Au niveau politique, cet élan protectionniste se traduirait par l’expulsion des trois millions d’immigrants sans-papiers qui vivent actuellement sur le sol américain. Enfin, l’ancien magnat de l’immobilier compte réduire ses engagements vis-à-vis du reste du monde. Il a évoqué la volonté de faire sortir les États-Unis de l’ONU, une institution qui, selon lui, coûte beaucoup mais n’apporte rien pour le peuple américain.
Conséquences économiques
Au vu de la puissance économique américaine, une telle politique aura bien entendu des conséquences planétaires. Si Donald Trump applique son programme, d’autres puissances économiques seront tentées d’en faire autant, Chine en tête. Un réel risque d'escalade de la guerre tarifaire existe, et aucun gagnant ne sortira de cette bataille. La baisse des échanges internationaux entraînera automatiquement un ralentissement de la croissance mondiale dans laquelle les États-Unis ont beaucoup à perdre. Avec la Chine, la balance penche largement en faveur de cette dernière. Alors que les exportations vers la deuxième puissance mondiale ne représentent que 110 milliards de dollars, les importations se chiffrent à 480 milliards. Une hausse des droits de douane entraînerait automatiquement une hausse des prix. Sans compter la baisse de la devise américaine et la hausse du coût du travail liée aux restrictions sur l’immigration.
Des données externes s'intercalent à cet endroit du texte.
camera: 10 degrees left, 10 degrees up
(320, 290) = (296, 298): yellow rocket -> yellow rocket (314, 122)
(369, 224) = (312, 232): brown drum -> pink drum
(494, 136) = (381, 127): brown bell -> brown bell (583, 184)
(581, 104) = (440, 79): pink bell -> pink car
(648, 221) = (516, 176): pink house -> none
Et les conséquences pourraient être encore plus catastrophiques. Car, pour relancer l’économie, Donald Trump souhaite dans le même temps, mettre en place un choc fiscal sans précédent. Le think tank américain Tax Foundation estime que le programme économique du nouveau président pourrait coûter 10 à 12 000 milliards, soit plus de 55 % de la dette des États-Unis. Cette hausse du déficit budgétaire risque de réveiller les craintes autour de la soutenabilité de la dette, ce qui contribuera à augmenter les taux des obligations américaines.
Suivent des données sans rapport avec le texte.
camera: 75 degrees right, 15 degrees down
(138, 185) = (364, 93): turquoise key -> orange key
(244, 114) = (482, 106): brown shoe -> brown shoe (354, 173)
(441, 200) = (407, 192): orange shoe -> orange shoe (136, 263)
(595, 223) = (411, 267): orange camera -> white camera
Mais là où le programme de Donald Trump est le plus dangereux est qu’il se mord la queue. La baisse des impôts promise se traduira par une hausse significative des importations. Car l’appareil productif américain n’est pas en mesure de répondre à ce surplus de demande. Résultat, l’objectif premier qui est de doper le revenu des Américains et d’améliorer leurs dépenses ne pourra durer bien longtemps. Car les prix vont rapidement augmenter par deux leviers : la baisse de la devise américaine et la hausse des droits douaniers.
Malgré ces risques, le protectionnisme risque de faire des émules, particulièrement en France et en Allemagne où des élections majeures auront lieu l’année prochaine. Jusqu’à présent pro-mondialisation, le parti socialiste et Les Républicains seront tentés de prendre des positions protectionnistes pour couper l'herbe sous le pied des partis populistes.